Josemaría Escrivá de Balaguer se trasladó a vivir a Roma en 1946. Residía en un apartamento humilde, como él mismo, de la "Città Leonina", frente a las medio derruidas torres que en el siglo IX elevó el Papa León IV. Oyó hablar ya entonces del Padre Pío de Pietrelcina, de sus milagros, de sus estigmas, de sus numerosos carismas.
El Padre Pío vivía en el convento de San Giovanni Rotondo, a unos cuatrocientos kilómetros al sur de Roma. Y aunque no consta que llegaran a conocerse en persona, Escrivá de Balaguer salía en defensa del Padre Pío cada vez que alguien le criticaba o ponía en duda la autenticidad de su vida cristiana en alguna conversación.
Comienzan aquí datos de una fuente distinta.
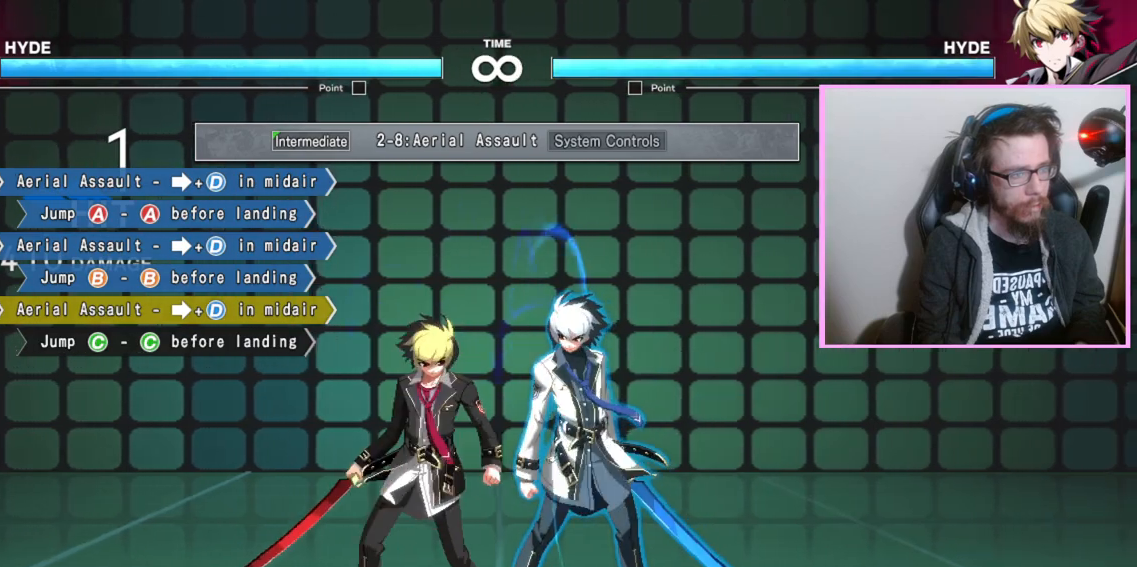
{"buttons": [], "events": []}
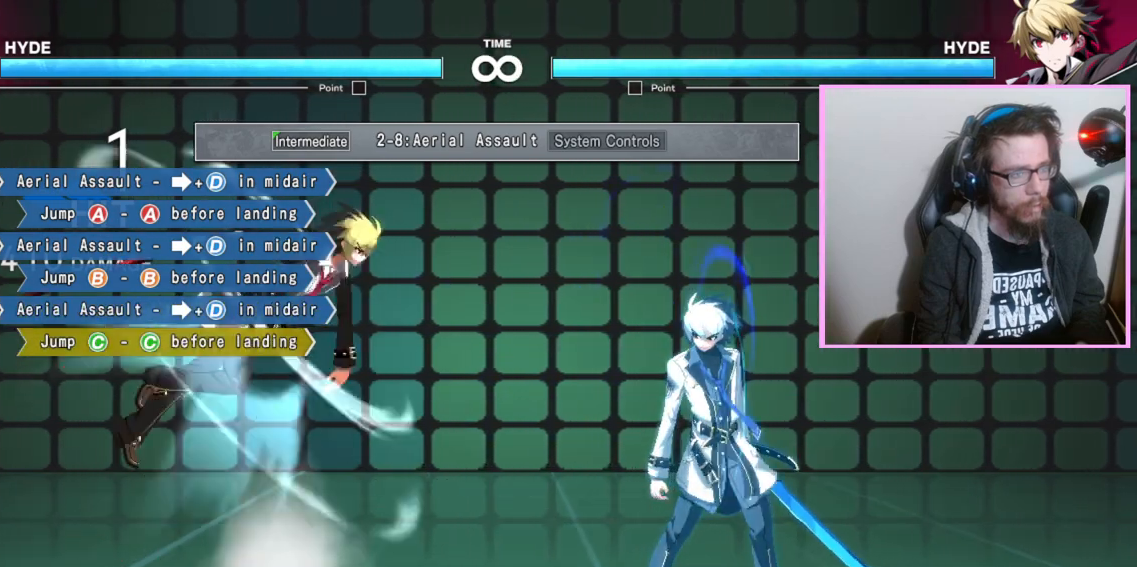
{"buttons": [], "events": [[67, "C", "down"], [133, "C", "up"]]}
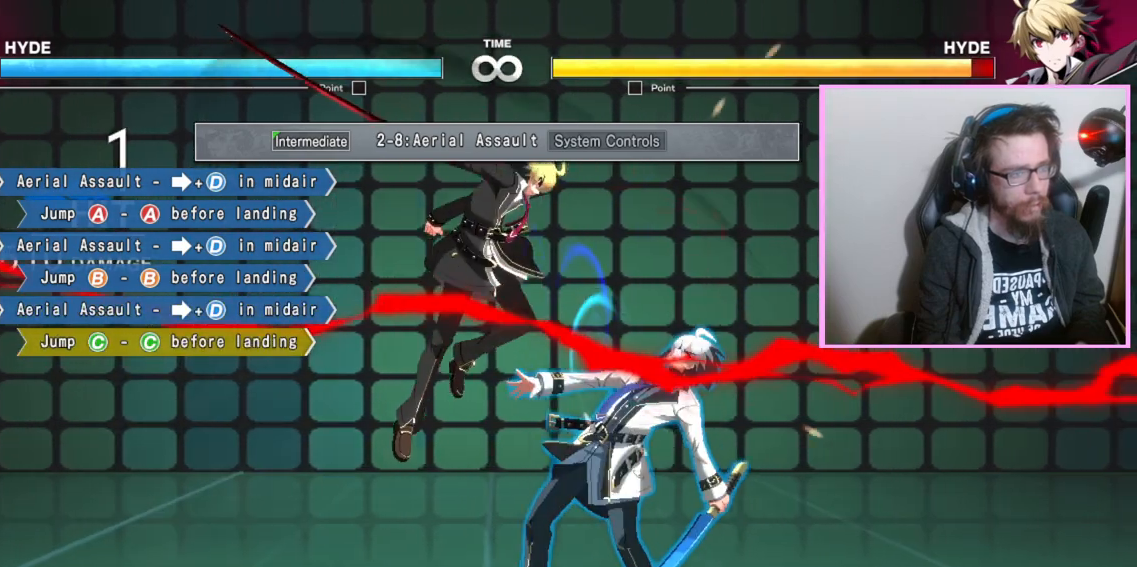
{"buttons": [], "events": []}
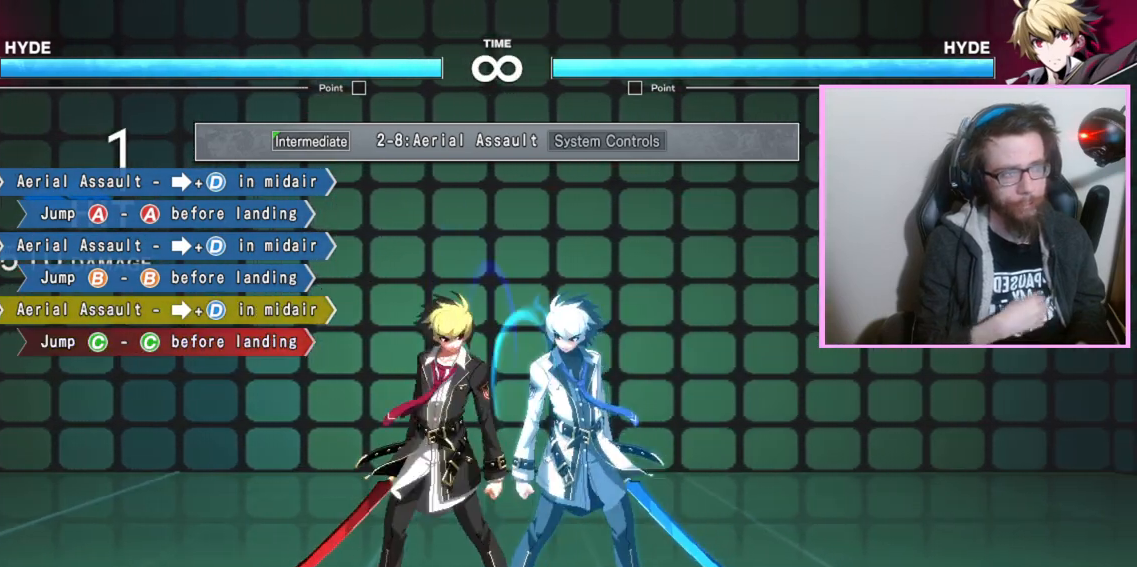
{"buttons": [], "events": []}
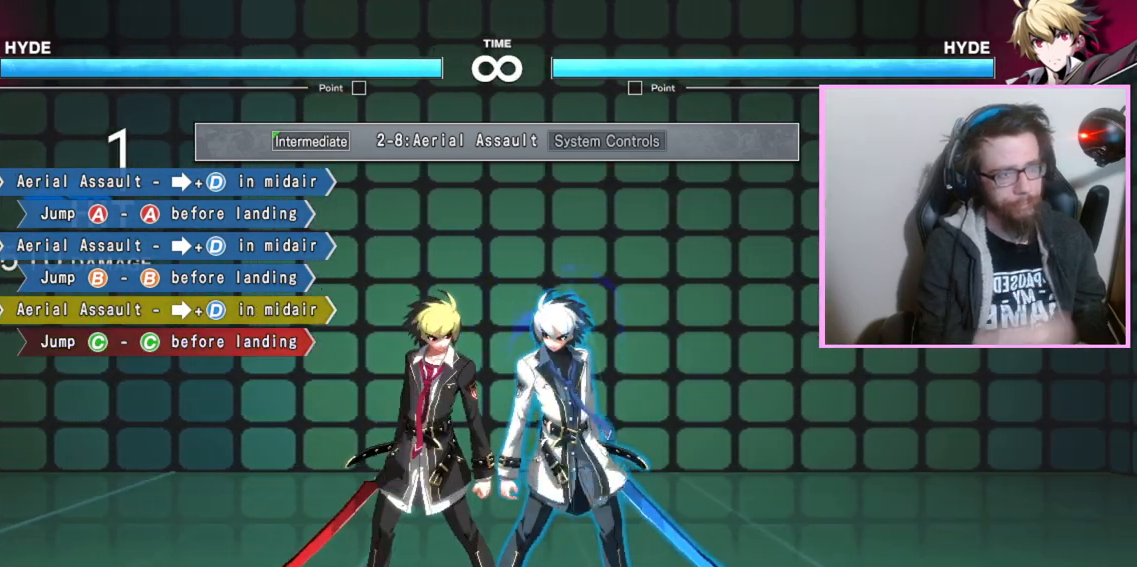
{"buttons": [], "events": []}
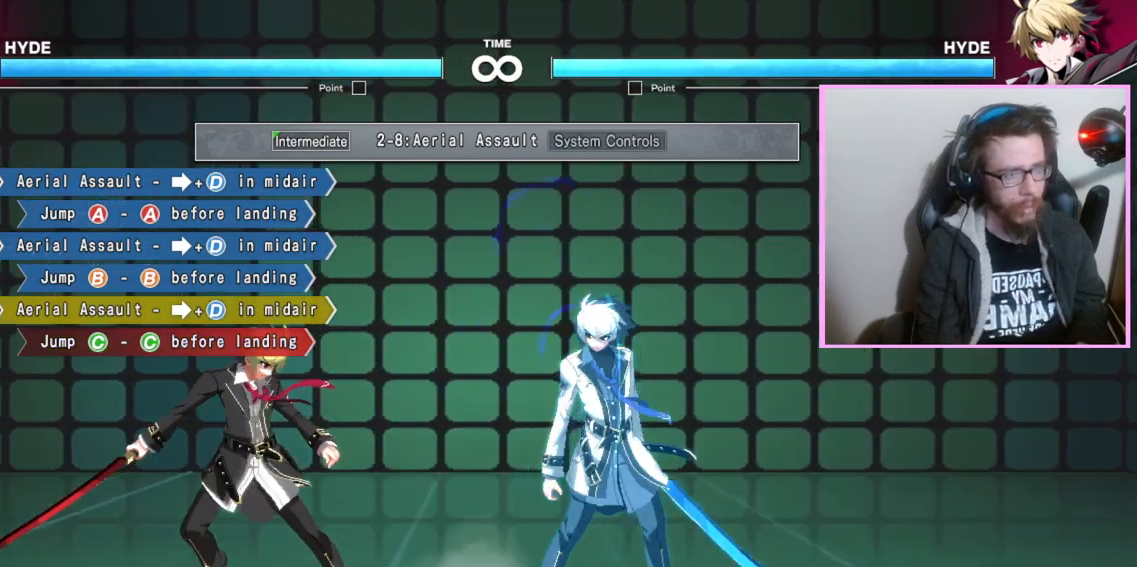
{"buttons": [], "events": []}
Algo, por desgracia, bastante común entonces en algunos sectores eclesiásticos. El fundador del Opus Dei estaba convencido de que el Padre Pío era un hombre de Dios.
No importaba que ambos encarnasen dos espiritualidades en apariencia tan distintas: Escrivá de Balaguer amaba lo ordinario y huía por tanto de las manifestaciones grandiosas; pero el Padre Pío amaba también lo cotidiano, aunque aceptase resignadamente llevar los estigmas de Jesucristo en manos, pies y costado.
Tanto el uno, como el otro, tuvieron sus experiencias místicas como los dos grandes santos que son, canonizados por el mismo Papa Juan Pablo II en el mismo año 2002. Escrivá de Balaguer había invitado al entonces Carol Wojtyla a participar en unas jornadas antropológicas junto con el filósofo Antonio Millán-Puelles. Dos años después de que el fundador del Opus Dei se estableciese en Roma, en 1948, Wojtyla visitó al Padre Pío en San Giovanni Rotondo para asistir a su Santa Misa y confesarse con él. Es decir, que Juan Pablo II sí conoció personalmente a los dos futuros santos.
El Señor quiso al final que Juan Pablo II, Josemaría Escrivá de Balaguer y el Padre Pío fuesen elevados a los altares, convirtiéndose en tres intercesores de lujo para esta sociedad actual, tan necesitada de Dios.